▶ _YOUR ASSIGNMENT_:
Leave out the pictures and restate every entry word for word.

▶ _MATERIAL SHOWN_:
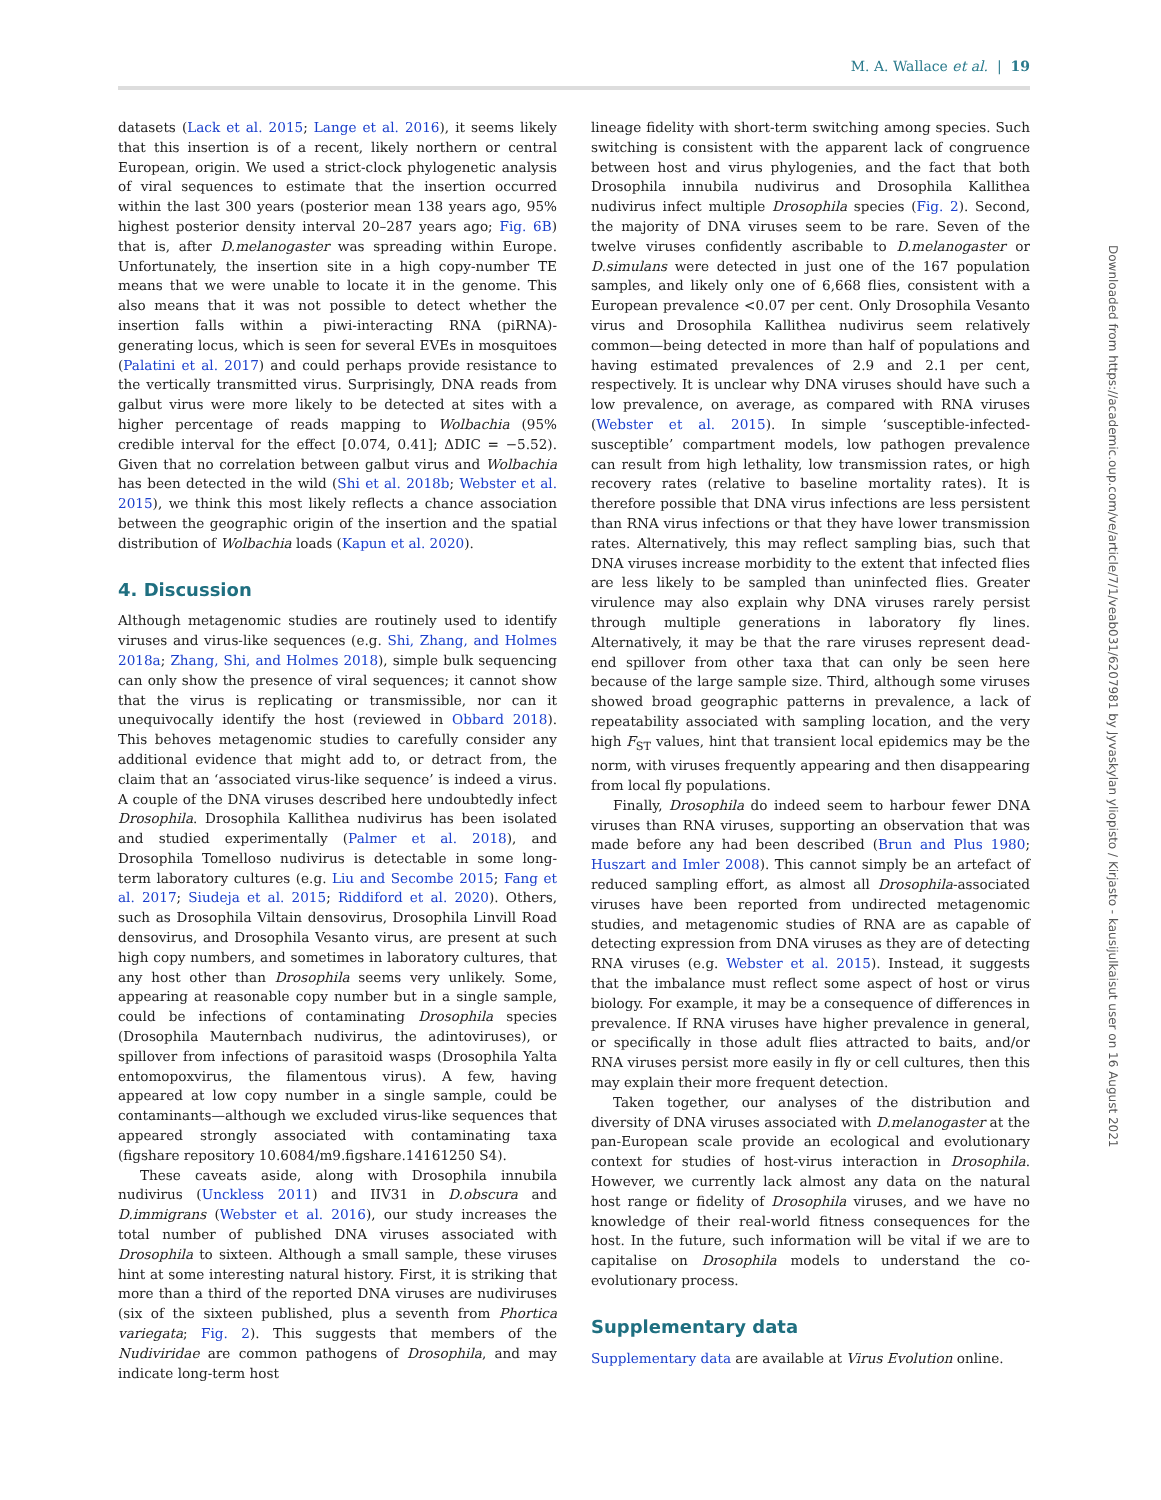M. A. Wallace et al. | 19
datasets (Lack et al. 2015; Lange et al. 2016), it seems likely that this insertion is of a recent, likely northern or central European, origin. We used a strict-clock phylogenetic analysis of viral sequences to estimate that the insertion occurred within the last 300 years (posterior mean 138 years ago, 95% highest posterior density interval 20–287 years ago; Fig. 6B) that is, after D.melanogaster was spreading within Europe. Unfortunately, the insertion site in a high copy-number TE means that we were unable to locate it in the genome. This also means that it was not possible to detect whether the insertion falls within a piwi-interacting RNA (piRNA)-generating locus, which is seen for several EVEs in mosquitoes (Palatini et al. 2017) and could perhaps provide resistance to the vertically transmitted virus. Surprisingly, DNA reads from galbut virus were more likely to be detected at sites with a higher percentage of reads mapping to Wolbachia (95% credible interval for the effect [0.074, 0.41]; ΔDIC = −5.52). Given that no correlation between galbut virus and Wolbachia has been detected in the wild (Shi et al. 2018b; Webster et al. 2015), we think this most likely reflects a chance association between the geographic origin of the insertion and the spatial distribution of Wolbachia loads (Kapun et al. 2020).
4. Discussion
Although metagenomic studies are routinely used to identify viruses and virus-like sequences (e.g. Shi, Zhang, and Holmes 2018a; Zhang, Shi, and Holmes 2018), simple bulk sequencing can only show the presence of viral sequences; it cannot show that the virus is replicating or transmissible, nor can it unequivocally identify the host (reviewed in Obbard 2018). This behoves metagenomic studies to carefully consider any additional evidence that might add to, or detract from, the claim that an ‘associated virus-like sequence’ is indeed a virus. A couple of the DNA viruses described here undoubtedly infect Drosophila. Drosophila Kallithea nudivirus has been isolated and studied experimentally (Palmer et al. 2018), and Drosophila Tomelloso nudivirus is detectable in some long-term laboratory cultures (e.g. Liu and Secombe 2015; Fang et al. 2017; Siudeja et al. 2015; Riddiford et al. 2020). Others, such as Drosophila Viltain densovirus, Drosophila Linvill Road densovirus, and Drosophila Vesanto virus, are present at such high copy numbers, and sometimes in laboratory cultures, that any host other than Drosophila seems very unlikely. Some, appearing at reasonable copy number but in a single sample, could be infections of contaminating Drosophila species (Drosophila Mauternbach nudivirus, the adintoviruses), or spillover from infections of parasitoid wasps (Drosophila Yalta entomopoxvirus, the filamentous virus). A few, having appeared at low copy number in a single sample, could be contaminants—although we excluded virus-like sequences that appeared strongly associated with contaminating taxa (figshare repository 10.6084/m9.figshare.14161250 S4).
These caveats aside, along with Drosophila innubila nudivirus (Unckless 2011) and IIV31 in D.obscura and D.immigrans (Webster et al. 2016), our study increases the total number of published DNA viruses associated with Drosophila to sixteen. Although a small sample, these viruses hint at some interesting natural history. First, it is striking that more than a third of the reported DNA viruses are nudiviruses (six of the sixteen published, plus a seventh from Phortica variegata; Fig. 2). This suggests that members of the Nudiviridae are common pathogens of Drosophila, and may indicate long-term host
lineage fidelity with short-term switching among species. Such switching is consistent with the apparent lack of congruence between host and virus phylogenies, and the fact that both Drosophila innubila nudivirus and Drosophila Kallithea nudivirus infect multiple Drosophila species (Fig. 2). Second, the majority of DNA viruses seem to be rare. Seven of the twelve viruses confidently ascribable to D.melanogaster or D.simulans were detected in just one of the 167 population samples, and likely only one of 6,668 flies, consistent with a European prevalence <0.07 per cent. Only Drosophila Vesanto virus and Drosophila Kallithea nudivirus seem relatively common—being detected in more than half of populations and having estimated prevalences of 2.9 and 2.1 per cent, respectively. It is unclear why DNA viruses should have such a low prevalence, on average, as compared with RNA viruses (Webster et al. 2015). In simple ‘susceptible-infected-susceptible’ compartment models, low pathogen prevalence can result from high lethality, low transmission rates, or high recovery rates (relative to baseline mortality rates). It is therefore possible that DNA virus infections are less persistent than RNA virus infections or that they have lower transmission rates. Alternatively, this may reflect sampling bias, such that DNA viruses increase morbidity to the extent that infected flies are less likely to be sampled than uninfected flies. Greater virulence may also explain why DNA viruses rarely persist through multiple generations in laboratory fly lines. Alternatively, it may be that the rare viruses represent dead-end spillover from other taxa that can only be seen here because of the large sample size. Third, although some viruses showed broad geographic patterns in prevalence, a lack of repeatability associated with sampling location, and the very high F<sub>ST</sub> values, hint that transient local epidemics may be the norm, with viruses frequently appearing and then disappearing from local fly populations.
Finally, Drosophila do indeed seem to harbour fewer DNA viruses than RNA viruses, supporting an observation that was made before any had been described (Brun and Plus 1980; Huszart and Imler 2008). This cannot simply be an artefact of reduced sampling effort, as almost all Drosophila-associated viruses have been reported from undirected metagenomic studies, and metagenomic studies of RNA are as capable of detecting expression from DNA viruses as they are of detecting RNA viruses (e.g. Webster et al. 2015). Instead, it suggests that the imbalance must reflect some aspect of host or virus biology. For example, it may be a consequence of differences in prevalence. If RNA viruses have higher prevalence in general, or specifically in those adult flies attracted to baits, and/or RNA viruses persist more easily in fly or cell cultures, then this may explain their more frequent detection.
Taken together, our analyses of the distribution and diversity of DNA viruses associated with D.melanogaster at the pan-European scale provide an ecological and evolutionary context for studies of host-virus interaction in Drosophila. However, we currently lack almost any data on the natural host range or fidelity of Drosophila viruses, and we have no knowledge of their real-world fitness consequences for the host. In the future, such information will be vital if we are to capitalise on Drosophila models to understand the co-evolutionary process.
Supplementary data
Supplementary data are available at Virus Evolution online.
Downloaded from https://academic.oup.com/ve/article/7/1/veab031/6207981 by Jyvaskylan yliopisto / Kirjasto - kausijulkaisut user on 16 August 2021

▶ _TASK RESPONSE_:
M. A. Wallace et al. | 19
datasets (Lack et al. 2015; Lange et al. 2016), it seems likely that this insertion is of a recent, likely northern or central European, origin. We used a strict-clock phylogenetic analysis of viral sequences to estimate that the insertion occurred within the last 300 years (posterior mean 138 years ago, 95% highest posterior density interval 20–287 years ago; Fig. 6B) that is, after D.melanogaster was spreading within Europe. Unfortunately, the insertion site in a high copy-number TE means that we were unable to locate it in the genome. This also means that it was not possible to detect whether the insertion falls within a piwi-interacting RNA (piRNA)-generating locus, which is seen for several EVEs in mosquitoes (Palatini et al. 2017) and could perhaps provide resistance to the vertically transmitted virus. Surprisingly, DNA reads from galbut virus were more likely to be detected at sites with a higher percentage of reads mapping to Wolbachia (95% credible interval for the effect [0.074, 0.41]; ΔDIC = −5.52). Given that no correlation between galbut virus and Wolbachia has been detected in the wild (Shi et al. 2018b; Webster et al. 2015), we think this most likely reflects a chance association between the geographic origin of the insertion and the spatial distribution of Wolbachia loads (Kapun et al. 2020).
4. Discussion
Although metagenomic studies are routinely used to identify viruses and virus-like sequences (e.g. Shi, Zhang, and Holmes 2018a; Zhang, Shi, and Holmes 2018), simple bulk sequencing can only show the presence of viral sequences; it cannot show that the virus is replicating or transmissible, nor can it unequivocally identify the host (reviewed in Obbard 2018). This behoves metagenomic studies to carefully consider any additional evidence that might add to, or detract from, the claim that an ‘associated virus-like sequence’ is indeed a virus. A couple of the DNA viruses described here undoubtedly infect Drosophila. Drosophila Kallithea nudivirus has been isolated and studied experimentally (Palmer et al. 2018), and Drosophila Tomelloso nudivirus is detectable in some long-term laboratory cultures (e.g. Liu and Secombe 2015; Fang et al. 2017; Siudeja et al. 2015; Riddiford et al. 2020). Others, such as Drosophila Viltain densovirus, Drosophila Linvill Road densovirus, and Drosophila Vesanto virus, are present at such high copy numbers, and sometimes in laboratory cultures, that any host other than Drosophila seems very unlikely. Some, appearing at reasonable copy number but in a single sample, could be infections of contaminating Drosophila species (Drosophila Mauternbach nudivirus, the adintoviruses), or spillover from infections of parasitoid wasps (Drosophila Yalta entomopoxvirus, the filamentous virus). A few, having appeared at low copy number in a single sample, could be contaminants—although we excluded virus-like sequences that appeared strongly associated with contaminating taxa (figshare repository 10.6084/m9.figshare.14161250 S4).
These caveats aside, along with Drosophila innubila nudivirus (Unckless 2011) and IIV31 in D.obscura and D.immigrans (Webster et al. 2016), our study increases the total number of published DNA viruses associated with Drosophila to sixteen. Although a small sample, these viruses hint at some interesting natural history. First, it is striking that more than a third of the reported DNA viruses are nudiviruses (six of the sixteen published, plus a seventh from Phortica variegata; Fig. 2). This suggests that members of the Nudiviridae are common pathogens of Drosophila, and may indicate long-term host
lineage fidelity with short-term switching among species. Such switching is consistent with the apparent lack of congruence between host and virus phylogenies, and the fact that both Drosophila innubila nudivirus and Drosophila Kallithea nudivirus infect multiple Drosophila species (Fig. 2). Second, the majority of DNA viruses seem to be rare. Seven of the twelve viruses confidently ascribable to D.melanogaster or D.simulans were detected in just one of the 167 population samples, and likely only one of 6,668 flies, consistent with a European prevalence <0.07 per cent. Only Drosophila Vesanto virus and Drosophila Kallithea nudivirus seem relatively common—being detected in more than half of populations and having estimated prevalences of 2.9 and 2.1 per cent, respectively. It is unclear why DNA viruses should have such a low prevalence, on average, as compared with RNA viruses (Webster et al. 2015). In simple ‘susceptible-infected-susceptible’ compartment models, low pathogen prevalence can result from high lethality, low transmission rates, or high recovery rates (relative to baseline mortality rates). It is therefore possible that DNA virus infections are less persistent than RNA virus infections or that they have lower transmission rates. Alternatively, this may reflect sampling bias, such that DNA viruses increase morbidity to the extent that infected flies are less likely to be sampled than uninfected flies. Greater virulence may also explain why DNA viruses rarely persist through multiple generations in laboratory fly lines. Alternatively, it may be that the rare viruses represent dead-end spillover from other taxa that can only be seen here because of the large sample size. Third, although some viruses showed broad geographic patterns in prevalence, a lack of repeatability associated with sampling location, and the very high F<sub>ST</sub> values, hint that transient local epidemics may be the norm, with viruses frequently appearing and then disappearing from local fly populations.
Finally, Drosophila do indeed seem to harbour fewer DNA viruses than RNA viruses, supporting an observation that was made before any had been described (Brun and Plus 1980; Huszart and Imler 2008). This cannot simply be an artefact of reduced sampling effort, as almost all Drosophila-associated viruses have been reported from undirected metagenomic studies, and metagenomic studies of RNA are as capable of detecting expression from DNA viruses as they are of detecting RNA viruses (e.g. Webster et al. 2015). Instead, it suggests that the imbalance must reflect some aspect of host or virus biology. For example, it may be a consequence of differences in prevalence. If RNA viruses have higher prevalence in general, or specifically in those adult flies attracted to baits, and/or RNA viruses persist more easily in fly or cell cultures, then this may explain their more frequent detection.
Taken together, our analyses of the distribution and diversity of DNA viruses associated with D.melanogaster at the pan-European scale provide an ecological and evolutionary context for studies of host-virus interaction in Drosophila. However, we currently lack almost any data on the natural host range or fidelity of Drosophila viruses, and we have no knowledge of their real-world fitness consequences for the host. In the future, such information will be vital if we are to capitalise on Drosophila models to understand the co-evolutionary process.
Supplementary data
Supplementary data are available at Virus Evolution online.
Downloaded from https://academic.oup.com/ve/article/7/1/veab031/6207981 by Jyvaskylan yliopisto / Kirjasto - kausijulkaisut user on 16 August 2021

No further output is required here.